Der Staat nascht mit

Dazu kommt, dass die hohe Inflation dafür sorgt, dass der Staat mehr einnimmt. Zwischen Jänner und April 2022 hat der Staat bei der Umsatzsteu­er um fast zwei Milliarden Euro mehr eingenomme­n als im selben Zeitraum 2021. Das liegt an den höheren Preisen für Sprit, Lebensmitt­el und Co. Dieser Effekt darf nicht überschätz­t werden. Der Staat muss auch mehr ausgeben: für Gehälter etwa. Aber insgesamt dürfte die Inflation mehr Geld in die Kassen spülen.

Dazu kommt, dass vielleicht zum letzten Mal der Finanzmini­ster von niedrigen Zinsen profitiert. Seit Jahren sinken die Ausgaben des Staates für seine Staatsschu­lden. Die Zinsen steigen zwar nun wieder, aber das wirkt sich nur nach und nach aus.
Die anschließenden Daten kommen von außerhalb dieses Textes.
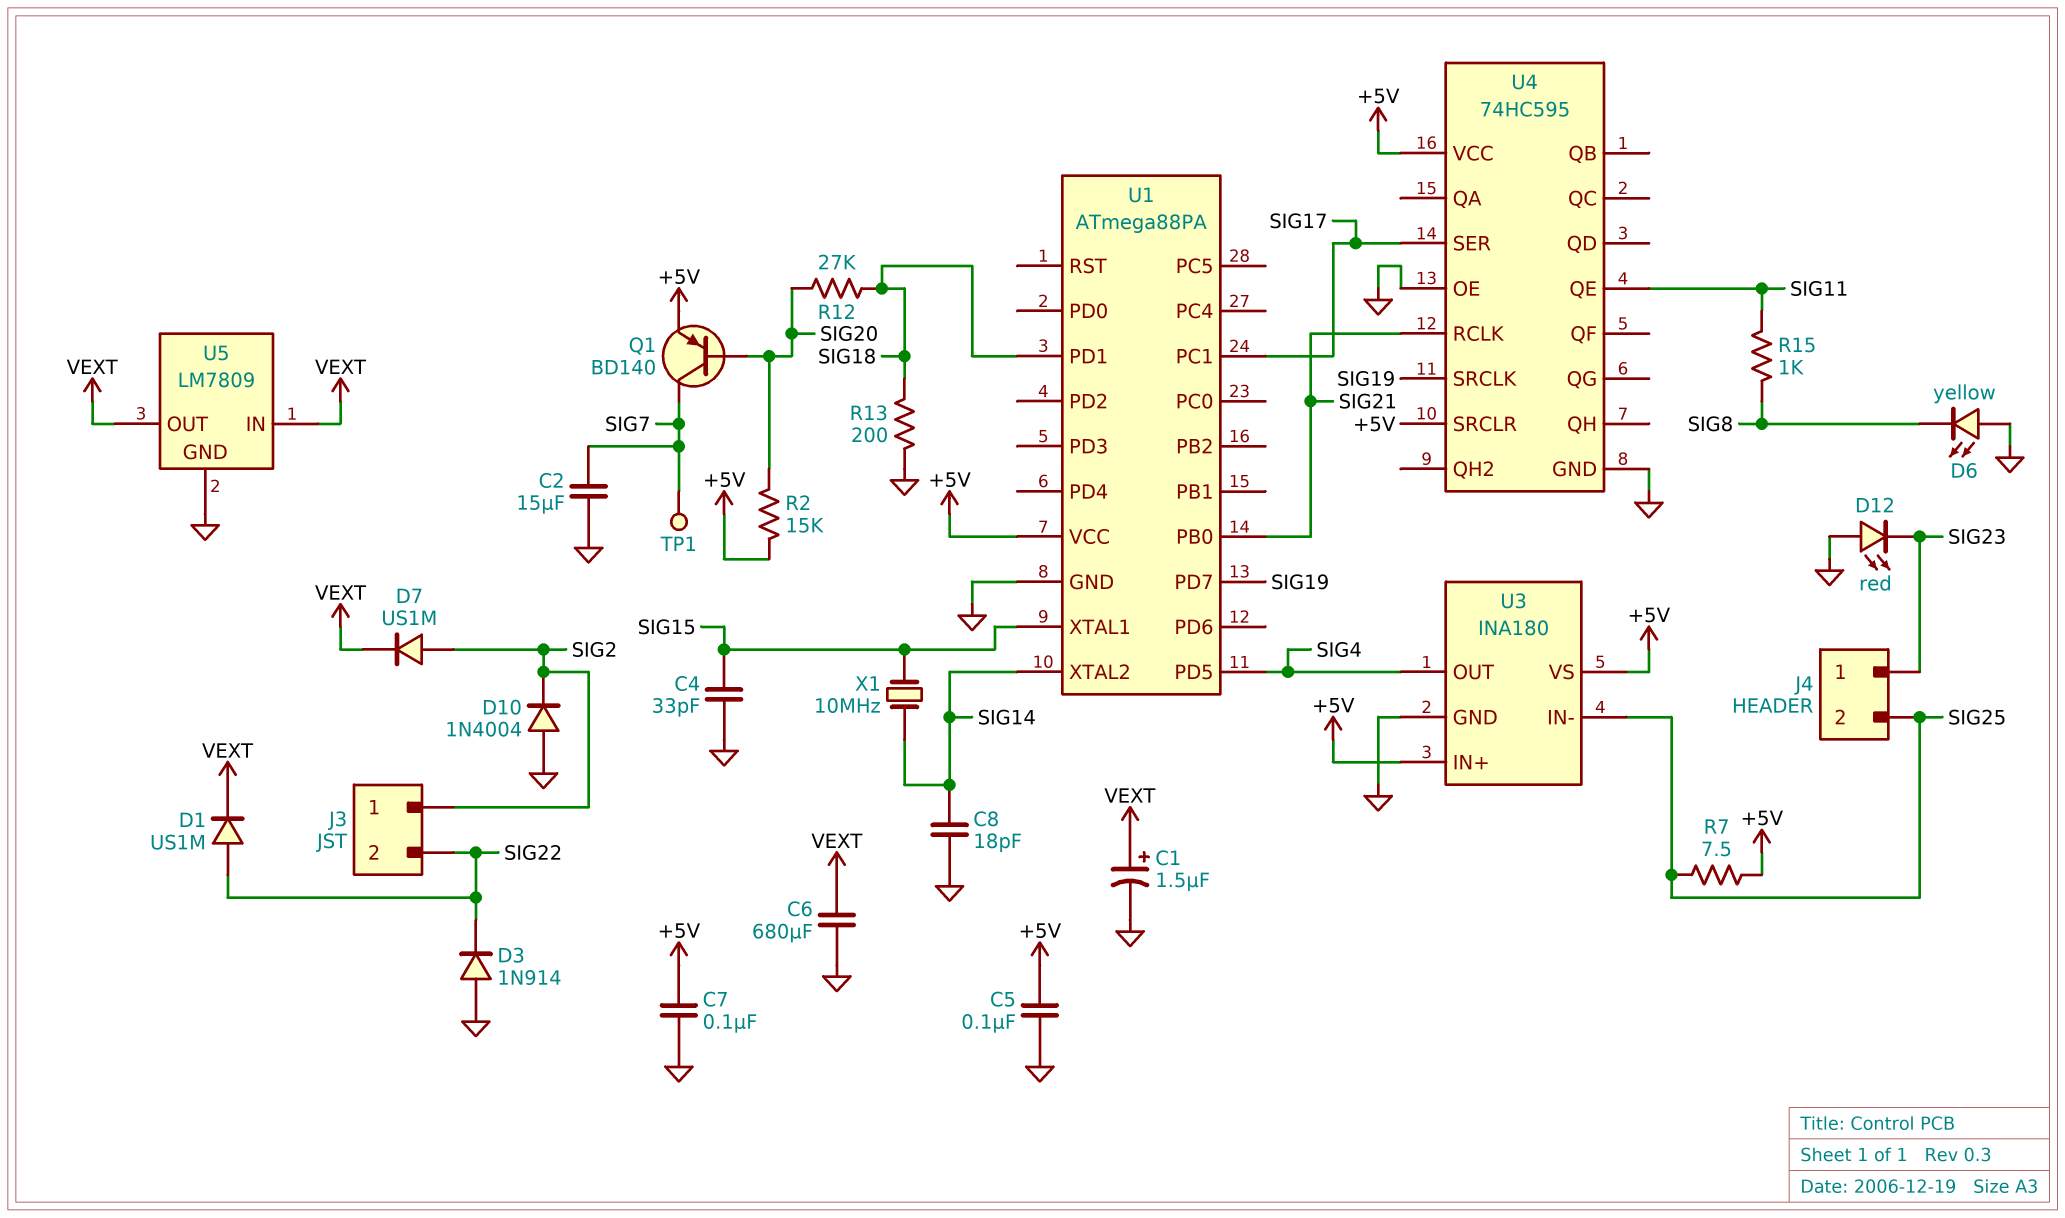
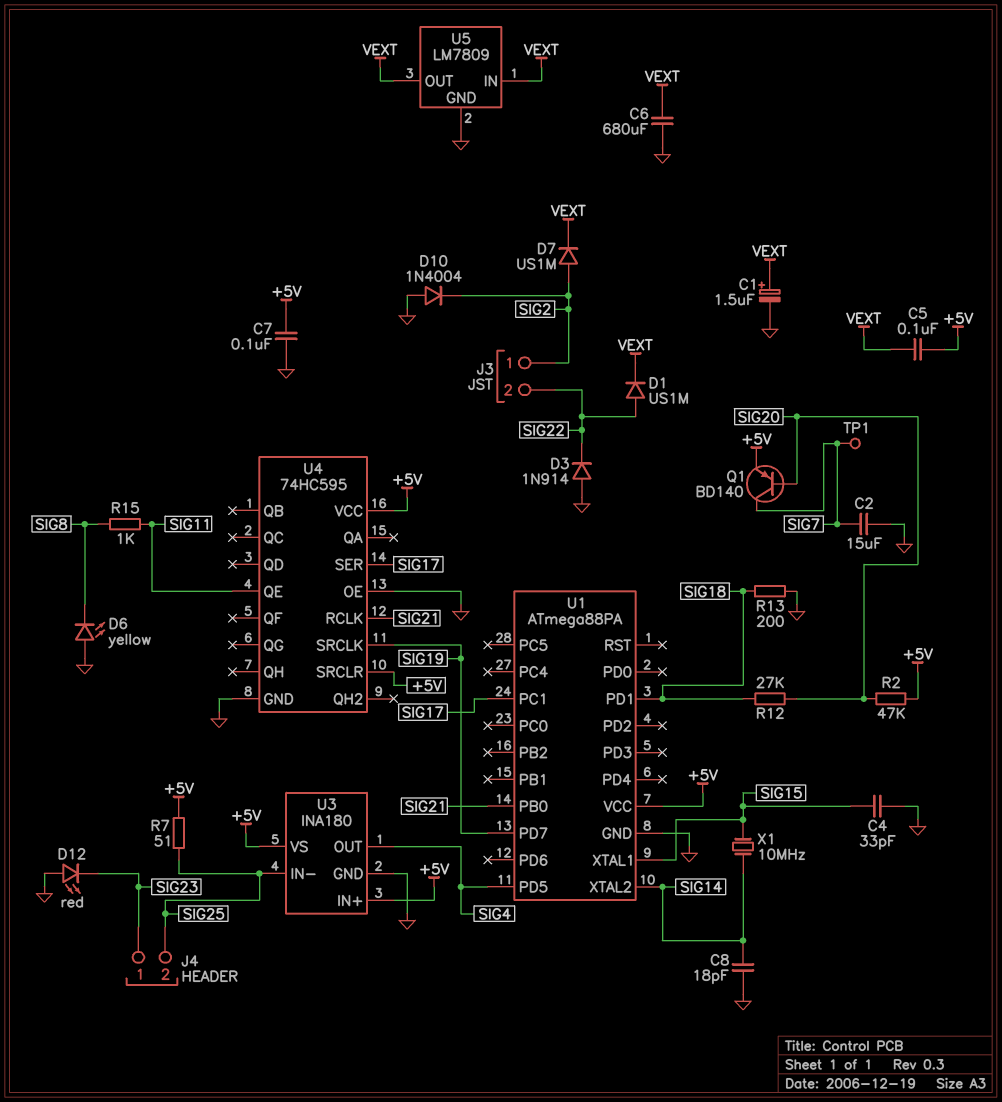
C5: 100nF (+5V, GND) -> 100nF (+5V, VEXT)
R2: 15k (+5V, SIG20) -> 47k (+5V, SIG20)
R7: 7.5 (+5V, SIG25) -> 51 (+5V, SIG25)

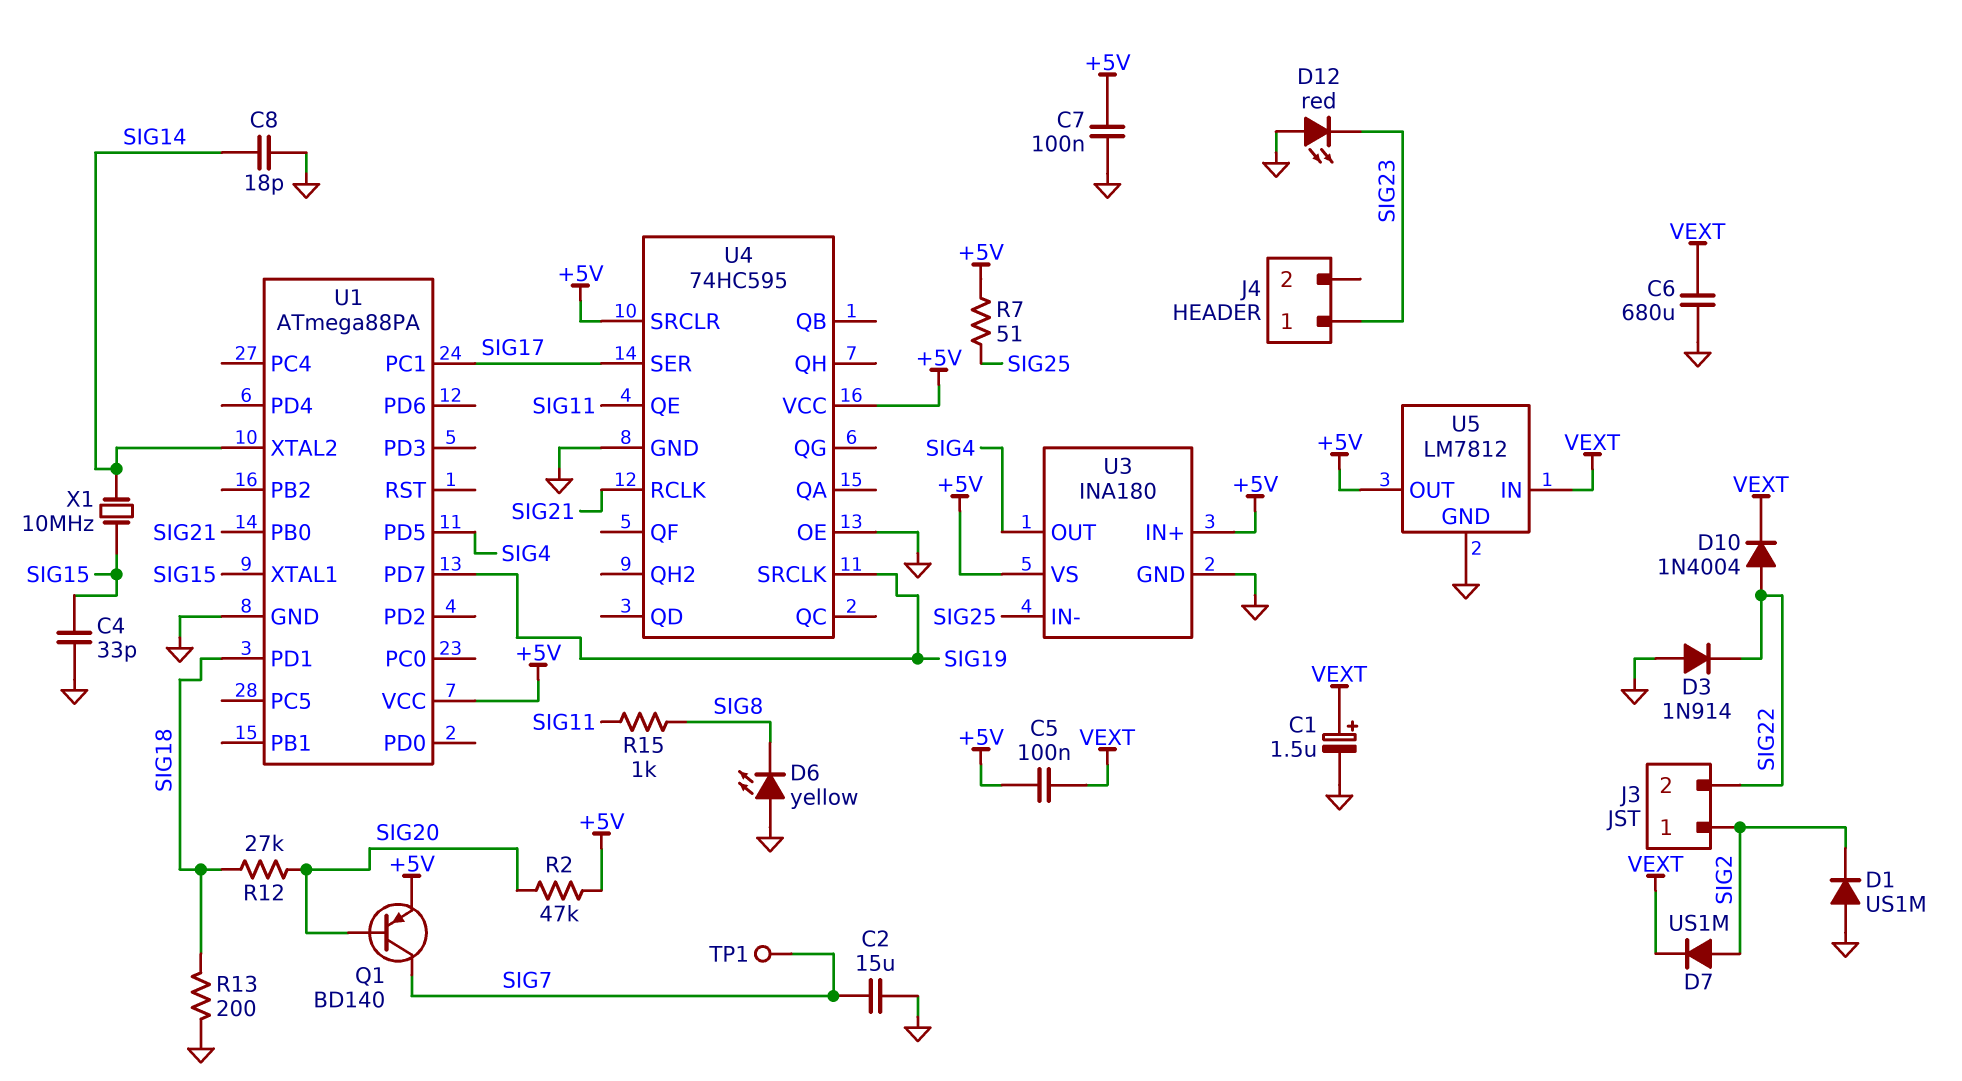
D1: diode US1M (A SIG22, K VEXT) -> diode US1M (A GND, K SIG2)
D10: diode 1N4004 (A GND, K SIG2) -> diode 1N4004 (A SIG22, K VEXT)
J4 pin 2: SIG25 -> none
U5: LM7809 -> LM7812
U5 pin OUT: VEXT -> +5V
All diese Effekte führen dazu, dass auch die Neuverschu­ldung Österreich­s, also das Defizit, recht moderat steigen sollte. „Alles in allem sind die budgetären Spielräume vorhanden“, sagt Margit Schratzens­taller vom Wirtschaft­sforschung­sinstitut (Wifo). Christoph Badelt, Chef des Fiskalrate­s, sieht das ähnlich. „Dafür, was leistbar ist, gibt es aktuell angesichts der österreich­ischen Situation bei den Staatsschu­lden keine offensicht­liche Grenze.“

Leistbar heißt nicht, dass die Ausgaben auch Sinn machen. Badelt: Ein Teil der Entlastung­en komme ärmeren Menschen zugute, die extrem unter der hohen Inflation stöhnen. „Das müssen wir uns leisten“, so Badelt. „Zugleich aber gibt es umfassende Entlastung für Menschen, die es nicht unbedingt bräuchten“, so der Chef des Fiskalrate­s. Gemeint ist damit, dass auch Reiche von Einmalzahl­ungen profitiere­n, aber vor allem davon, dass die kalte Progressio­n abgeschaff­t wird, von der Gutverdien­er mehr haben.